Bounding box annotations:
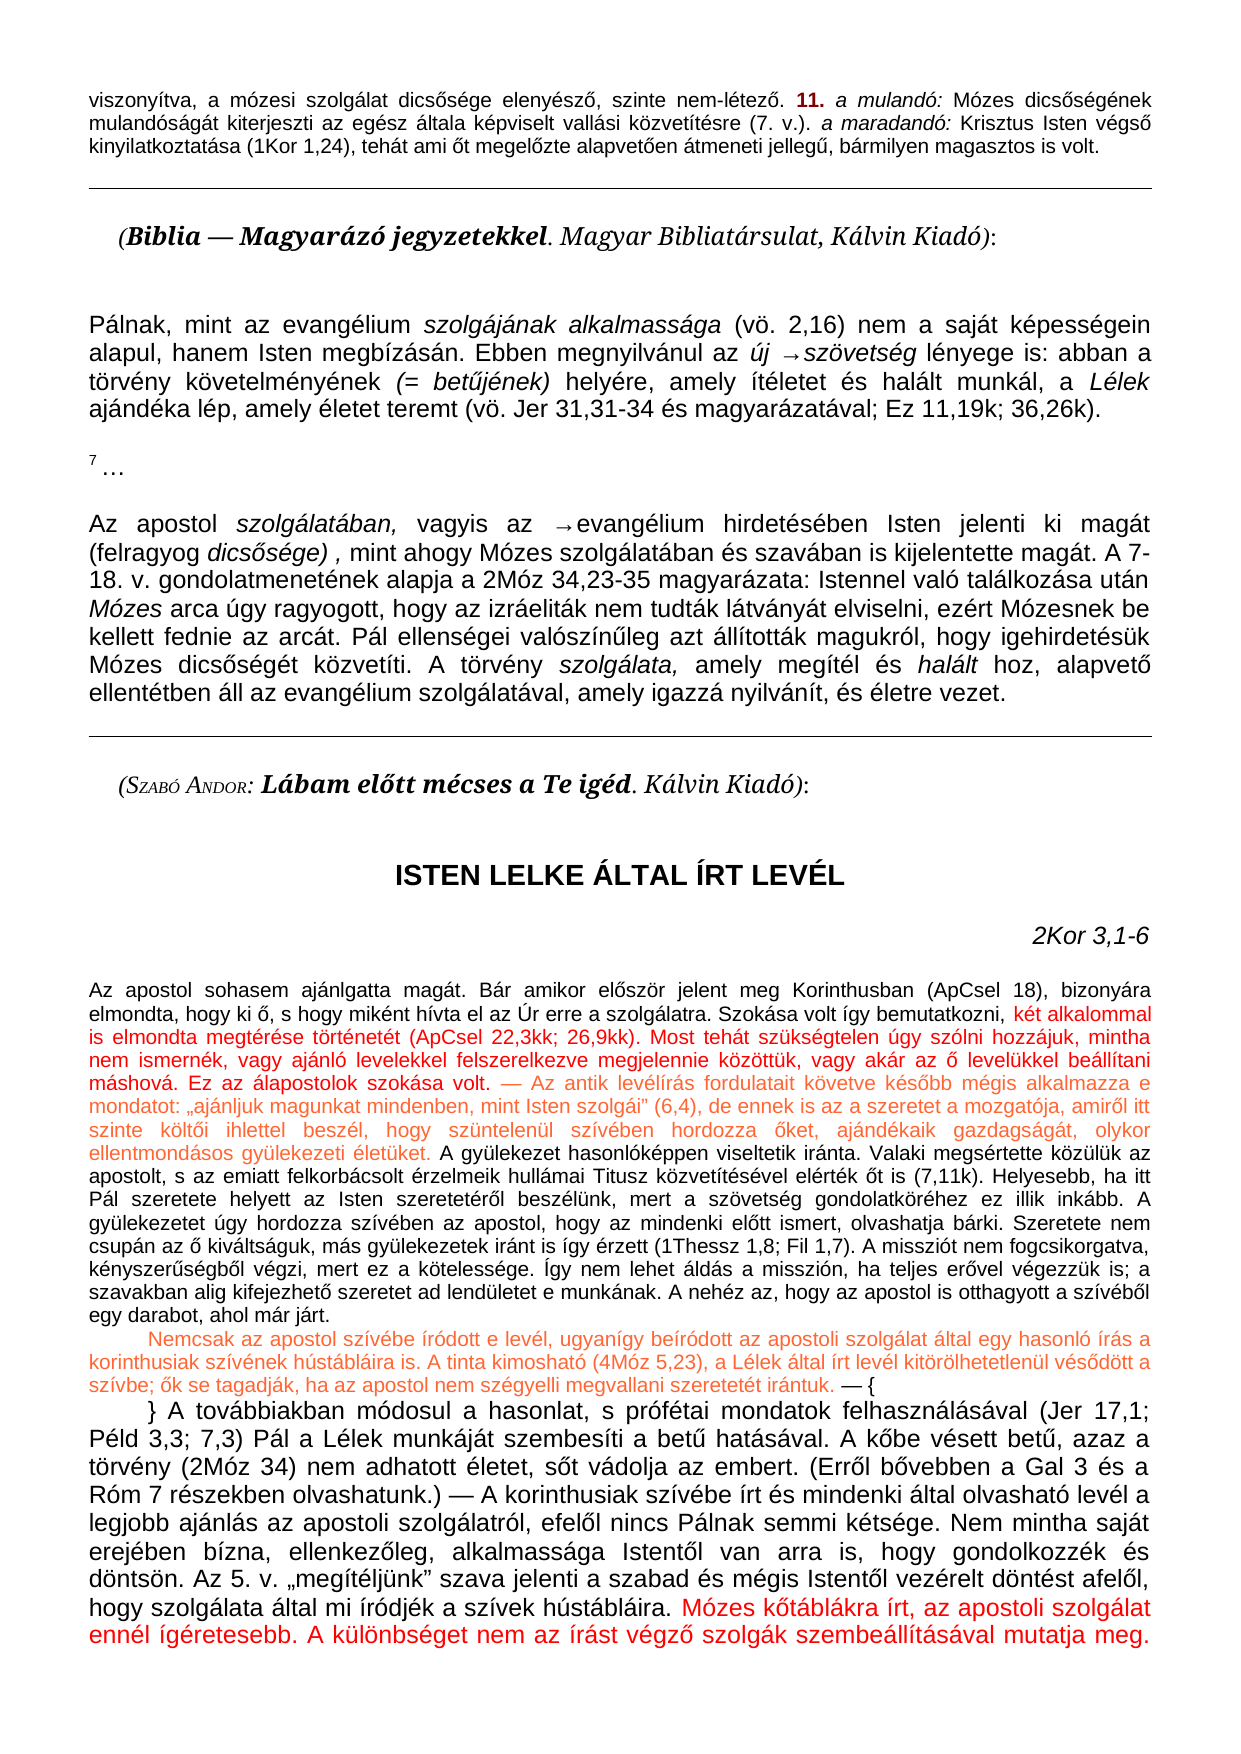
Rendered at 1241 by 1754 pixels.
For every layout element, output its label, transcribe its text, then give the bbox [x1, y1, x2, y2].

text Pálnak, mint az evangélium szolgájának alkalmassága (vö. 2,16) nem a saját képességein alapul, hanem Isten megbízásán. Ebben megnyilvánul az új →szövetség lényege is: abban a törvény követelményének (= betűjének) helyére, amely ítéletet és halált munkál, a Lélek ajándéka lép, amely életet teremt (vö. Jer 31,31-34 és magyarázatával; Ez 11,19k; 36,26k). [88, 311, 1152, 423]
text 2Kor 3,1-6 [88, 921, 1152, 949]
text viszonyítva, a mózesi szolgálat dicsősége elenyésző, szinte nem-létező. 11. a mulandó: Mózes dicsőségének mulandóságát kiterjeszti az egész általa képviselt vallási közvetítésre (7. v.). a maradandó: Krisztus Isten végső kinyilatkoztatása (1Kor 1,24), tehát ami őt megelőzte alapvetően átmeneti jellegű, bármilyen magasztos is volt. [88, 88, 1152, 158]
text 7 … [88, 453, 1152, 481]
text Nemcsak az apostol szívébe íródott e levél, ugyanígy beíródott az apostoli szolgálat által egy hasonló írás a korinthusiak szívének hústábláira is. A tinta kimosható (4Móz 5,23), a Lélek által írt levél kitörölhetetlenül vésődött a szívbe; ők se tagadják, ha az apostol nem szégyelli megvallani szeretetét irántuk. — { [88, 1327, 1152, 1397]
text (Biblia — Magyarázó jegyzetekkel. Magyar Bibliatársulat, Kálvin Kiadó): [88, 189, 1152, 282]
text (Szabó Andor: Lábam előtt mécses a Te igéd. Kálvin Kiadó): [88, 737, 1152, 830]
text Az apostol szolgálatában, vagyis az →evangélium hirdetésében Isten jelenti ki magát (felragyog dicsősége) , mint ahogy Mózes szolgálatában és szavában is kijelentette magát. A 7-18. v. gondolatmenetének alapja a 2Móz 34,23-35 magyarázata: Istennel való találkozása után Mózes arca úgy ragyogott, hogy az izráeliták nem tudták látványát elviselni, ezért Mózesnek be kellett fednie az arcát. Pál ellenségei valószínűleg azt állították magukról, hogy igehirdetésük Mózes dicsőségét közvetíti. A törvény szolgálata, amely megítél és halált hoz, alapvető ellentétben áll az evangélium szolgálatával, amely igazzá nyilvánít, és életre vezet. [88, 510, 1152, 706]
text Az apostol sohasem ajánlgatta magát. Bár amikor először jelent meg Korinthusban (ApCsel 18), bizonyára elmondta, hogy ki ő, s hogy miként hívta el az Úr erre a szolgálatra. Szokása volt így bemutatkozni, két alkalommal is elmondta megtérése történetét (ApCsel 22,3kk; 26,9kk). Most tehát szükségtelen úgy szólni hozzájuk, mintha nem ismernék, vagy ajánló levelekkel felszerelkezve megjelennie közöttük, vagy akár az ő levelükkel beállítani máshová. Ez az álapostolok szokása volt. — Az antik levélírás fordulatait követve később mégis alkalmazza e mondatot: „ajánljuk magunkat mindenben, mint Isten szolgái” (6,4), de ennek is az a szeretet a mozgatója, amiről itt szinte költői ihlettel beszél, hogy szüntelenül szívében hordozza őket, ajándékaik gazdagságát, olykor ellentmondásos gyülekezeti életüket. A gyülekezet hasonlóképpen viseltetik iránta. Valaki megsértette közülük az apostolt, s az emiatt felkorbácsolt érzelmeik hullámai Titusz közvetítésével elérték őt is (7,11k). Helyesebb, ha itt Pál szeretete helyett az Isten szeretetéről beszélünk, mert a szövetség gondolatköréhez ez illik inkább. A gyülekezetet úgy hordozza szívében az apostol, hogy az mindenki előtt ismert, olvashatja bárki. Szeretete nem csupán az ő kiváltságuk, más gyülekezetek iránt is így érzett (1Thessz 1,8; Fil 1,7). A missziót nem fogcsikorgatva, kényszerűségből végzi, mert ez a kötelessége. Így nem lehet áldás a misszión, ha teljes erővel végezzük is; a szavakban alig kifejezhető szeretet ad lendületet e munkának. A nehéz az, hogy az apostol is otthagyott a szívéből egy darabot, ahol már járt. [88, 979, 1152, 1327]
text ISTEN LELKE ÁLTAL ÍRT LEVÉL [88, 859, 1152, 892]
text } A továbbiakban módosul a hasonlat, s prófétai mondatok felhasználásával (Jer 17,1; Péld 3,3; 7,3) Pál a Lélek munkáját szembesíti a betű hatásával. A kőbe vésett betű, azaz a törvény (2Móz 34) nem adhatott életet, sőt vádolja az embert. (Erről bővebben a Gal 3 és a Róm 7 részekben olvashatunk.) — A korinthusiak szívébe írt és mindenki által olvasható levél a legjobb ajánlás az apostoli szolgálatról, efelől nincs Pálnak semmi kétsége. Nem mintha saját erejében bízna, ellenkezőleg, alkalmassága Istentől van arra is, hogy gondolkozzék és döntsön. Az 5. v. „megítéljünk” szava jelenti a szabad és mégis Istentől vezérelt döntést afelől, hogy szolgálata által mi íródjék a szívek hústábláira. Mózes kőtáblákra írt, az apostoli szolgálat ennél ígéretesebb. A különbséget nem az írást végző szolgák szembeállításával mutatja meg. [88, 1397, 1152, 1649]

▶ [What is asked]
Can you reproduce every line above word for word, leaving out the picture?

▶ [Task response]
Rendered at 1241 by 1754 pixels.
For every layout element, output its label, transcribe its text, then give the bbox [x1, y1, x2, y2].

text Pálnak, mint az evangélium szolgájának alkalmassága (vö. 2,16) nem a saját képességein alapul, hanem Isten megbízásán. Ebben megnyilvánul az új →szövetség lényege is: abban a törvény követelményének (= betűjének) helyére, amely ítéletet és halált munkál, a Lélek ajándéka lép, amely életet teremt (vö. Jer 31,31-34 és magyarázatával; Ez 11,19k; 36,26k). [88, 311, 1152, 423]
text 2Kor 3,1-6 [88, 921, 1152, 949]
text viszonyítva, a mózesi szolgálat dicsősége elenyésző, szinte nem-létező. 11. a mulandó: Mózes dicsőségének mulandóságát kiterjeszti az egész általa képviselt vallási közvetítésre (7. v.). a maradandó: Krisztus Isten végső kinyilatkoztatása (1Kor 1,24), tehát ami őt megelőzte alapvetően átmeneti jellegű, bármilyen magasztos is volt. [88, 88, 1152, 158]
text 7 … [88, 453, 1152, 481]
text Nemcsak az apostol szívébe íródott e levél, ugyanígy beíródott az apostoli szolgálat által egy hasonló írás a korinthusiak szívének hústábláira is. A tinta kimosható (4Móz 5,23), a Lélek által írt levél kitörölhetetlenül vésődött a szívbe; ők se tagadják, ha az apostol nem szégyelli megvallani szeretetét irántuk. — { [88, 1327, 1152, 1397]
text (Biblia — Magyarázó jegyzetekkel. Magyar Bibliatársulat, Kálvin Kiadó): [88, 189, 1152, 282]
text (Szabó Andor: Lábam előtt mécses a Te igéd. Kálvin Kiadó): [88, 737, 1152, 830]
text Az apostol szolgálatában, vagyis az →evangélium hirdetésében Isten jelenti ki magát (felragyog dicsősége) , mint ahogy Mózes szolgálatában és szavában is kijelentette magát. A 7-18. v. gondolatmenetének alapja a 2Móz 34,23-35 magyarázata: Istennel való találkozása után Mózes arca úgy ragyogott, hogy az izráeliták nem tudták látványát elviselni, ezért Mózesnek be kellett fednie az arcát. Pál ellenségei valószínűleg azt állították magukról, hogy igehirdetésük Mózes dicsőségét közvetíti. A törvény szolgálata, amely megítél és halált hoz, alapvető ellentétben áll az evangélium szolgálatával, amely igazzá nyilvánít, és életre vezet. [88, 510, 1152, 706]
text Az apostol sohasem ajánlgatta magát. Bár amikor először jelent meg Korinthusban (ApCsel 18), bizonyára elmondta, hogy ki ő, s hogy miként hívta el az Úr erre a szolgálatra. Szokása volt így bemutatkozni, két alkalommal is elmondta megtérése történetét (ApCsel 22,3kk; 26,9kk). Most tehát szükségtelen úgy szólni hozzájuk, mintha nem ismernék, vagy ajánló levelekkel felszerelkezve megjelennie közöttük, vagy akár az ő levelükkel beállítani máshová. Ez az álapostolok szokása volt. — Az antik levélírás fordulatait követve később mégis alkalmazza e mondatot: „ajánljuk magunkat mindenben, mint Isten szolgái” (6,4), de ennek is az a szeretet a mozgatója, amiről itt szinte költői ihlettel beszél, hogy szüntelenül szívében hordozza őket, ajándékaik gazdagságát, olykor ellentmondásos gyülekezeti életüket. A gyülekezet hasonlóképpen viseltetik iránta. Valaki megsértette közülük az apostolt, s az emiatt felkorbácsolt érzelmeik hullámai Titusz közvetítésével elérték őt is (7,11k). Helyesebb, ha itt Pál szeretete helyett az Isten szeretetéről beszélünk, mert a szövetség gondolatköréhez ez illik inkább. A gyülekezetet úgy hordozza szívében az apostol, hogy az mindenki előtt ismert, olvashatja bárki. Szeretete nem csupán az ő kiváltságuk, más gyülekezetek iránt is így érzett (1Thessz 1,8; Fil 1,7). A missziót nem fogcsikorgatva, kényszerűségből végzi, mert ez a kötelessége. Így nem lehet áldás a misszión, ha teljes erővel végezzük is; a szavakban alig kifejezhető szeretet ad lendületet e munkának. A nehéz az, hogy az apostol is otthagyott a szívéből egy darabot, ahol már járt. [88, 979, 1152, 1327]
text ISTEN LELKE ÁLTAL ÍRT LEVÉL [88, 859, 1152, 892]
text } A továbbiakban módosul a hasonlat, s prófétai mondatok felhasználásával (Jer 17,1; Péld 3,3; 7,3) Pál a Lélek munkáját szembesíti a betű hatásával. A kőbe vésett betű, azaz a törvény (2Móz 34) nem adhatott életet, sőt vádolja az embert. (Erről bővebben a Gal 3 és a Róm 7 részekben olvashatunk.) — A korinthusiak szívébe írt és mindenki által olvasható levél a legjobb ajánlás az apostoli szolgálatról, efelől nincs Pálnak semmi kétsége. Nem mintha saját erejében bízna, ellenkezőleg, alkalmassága Istentől van arra is, hogy gondolkozzék és döntsön. Az 5. v. „megítéljünk” szava jelenti a szabad és mégis Istentől vezérelt döntést afelől, hogy szolgálata által mi íródjék a szívek hústábláira. Mózes kőtáblákra írt, az apostoli szolgálat ennél ígéretesebb. A különbséget nem az írást végző szolgák szembeállításával mutatja meg. [88, 1397, 1152, 1649]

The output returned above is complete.